Chatting with Channel NewsAsia ahead of making their maiden trip to Las Vegas, Mr Ong said its Argon HUD has garnered positive interest, particularly after Whyre showcased its concept at the Singapore Bike Show in August last year.
Without an actual product to show for then, it clinched four deposits of S$149 each from riding enthusiasts, while there were also more than 500 who have registered their interest in the HUD when it does enter the market, he shared.
Argon has a projected retail price of US$679 (S$922), comparable with what another vendor Nuviz already has out in the market at US$699, he added.
A full “minimum viable product” was on show when this reporter visited the start-up at its SUTD base, and Mr Ong was keen to point out how Whyre was conscientious in taking on the feedback given.
One example was the map navigation, with riders pointing out they don’t need the full map experience as seen on smartphones. Rather, what they wanted was a simplified turn-by-turn navigation layout that would only require split-second comprehension, he explained, adding this is part of the current prototype.
It also helps that its main corporate investor to date is local optical manufacturing experts Moveon Technologies, allowing it to tap on the latter’s know-how to refine Argon’s display, CEO Tan, who was at the same interview, chimed in. The backer has also put up S$250,000 to advance the start-up’s vision, he added.

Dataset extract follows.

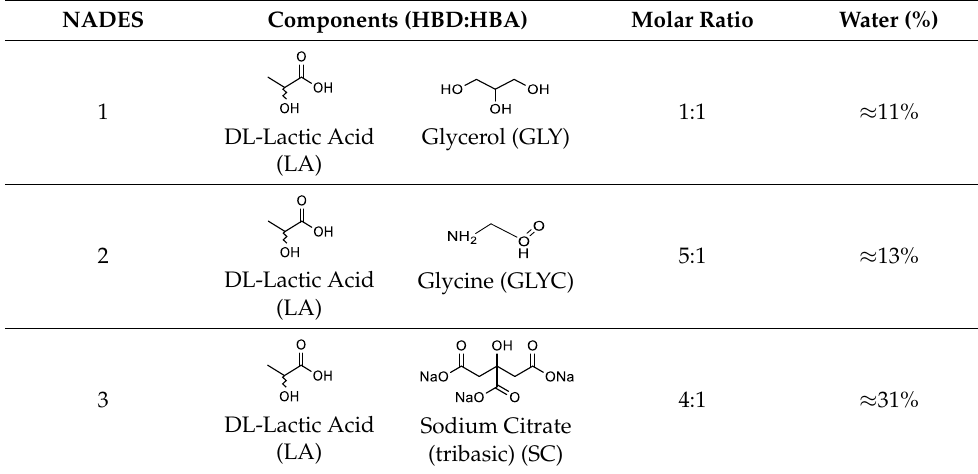
Table 1. NADES composition, molar ratio used for synthesis, water percentage, and abbreviation used for each eutectic mixture.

CES 2019, then, would be the opportunity to introduce Argon to a wider audience for feedback ahead of plans to crowdfund the actual production before delivering the offering to backers by the middle of next year, Mr Ong said.
New Year, new hopes. It’s no surprise then that Singapore companies like Shareasy and Whyre are hoping to strike proverbial gold at the upcoming CES. If anything, Las Vegas - as a city built in a desert - proves that anything is, indeed, possible.